Heydecker bezeichnet das Vorgehen aus Augsburg während der Diskussion mit den Stadträten als „Hinhaltetaktik“, es sei nicht mit offenen Karten gespielt worden. Doch Winter lässt nicht locker und wird deutlicher. Er verlange vom Bauamt, die Planung fertigzustellen, um handlungsbereit zu sein. Außerdem merkt er an, dass es keine Probleme mit der Kampfmitteluntersuchung beim Bau des katholischen Kindergartens gegeben haben soll. Heydecker erwidert auch diesen Punkt und sagt, dass das Staatliche Bauamt nicht für den Kindergarten zuständig sei. Zur Planung meint er, dass es jetzt keinen Sinn ergebe, auf sie einzugehen, wenn die Umsetzung 2022 erfolge und sich noch viel ändern könne.
Daraufhin meldet sich Stadtrat Bernhard Raab und stimmt Klaus Winter zu. Er ist der Ansicht, das Jahr 2021 zu nutzen, um die Planungen voranzutreiben. Er erwarte, dass die Pläne in der nächsten Bauausschusssitzung vorgestellt werden. Heydecker entgegnet, dass es nicht der richtige Zeitpunkt sei. Er hält es für besser, die Planungen in ruhigeren Monaten zu besprechen, derzeit sei viel zu tun. Raab aber bleibt hartnäckig und sagt: „Wir haben der Verwaltung den Auftrag erteilt, dass sie eine Planung für eine Kanalisation erstellt. Es geht nicht, das einfach auszusetzen.“Wenn, dann müsste entschieden werden, die Planungen zu verschieben
Schließlich mischt sich Robin Bhattacharyya (SPD) in die Diskussion ein.
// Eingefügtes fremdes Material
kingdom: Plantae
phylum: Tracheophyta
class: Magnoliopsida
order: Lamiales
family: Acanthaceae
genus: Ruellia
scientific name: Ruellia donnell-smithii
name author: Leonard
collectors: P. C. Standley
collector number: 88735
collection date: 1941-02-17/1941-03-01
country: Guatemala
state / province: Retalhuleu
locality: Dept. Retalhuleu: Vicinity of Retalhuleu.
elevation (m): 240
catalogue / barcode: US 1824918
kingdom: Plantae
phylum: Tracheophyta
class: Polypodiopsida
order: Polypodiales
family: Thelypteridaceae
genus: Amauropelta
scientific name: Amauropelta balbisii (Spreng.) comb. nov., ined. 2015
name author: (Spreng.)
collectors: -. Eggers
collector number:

Er erinnert daran, dass es sich um zwei Planungen handle. Zum einen gibt es die Straßen, die vom Staatlichen Bauamt koordiniert werden, zum anderen die Kanalisation und Gehwege, die die Kommune plant. Dann fasst er das Problem zusammen, weshalb die Augsburger die Untersuchung nicht durchführen dürfen. Evakuieren sei eben problematisch. Bhattacharyya: „Vielleicht kann man das nicht so ganz verstehen, aber unsere Handlungsansätze sind beschränkt, wir können aber beim Landratsamt die Ausnahmegenehmigung erwirken.“Das solle zügig erledigt und die Pläne schließlich weiterverfolgt werden.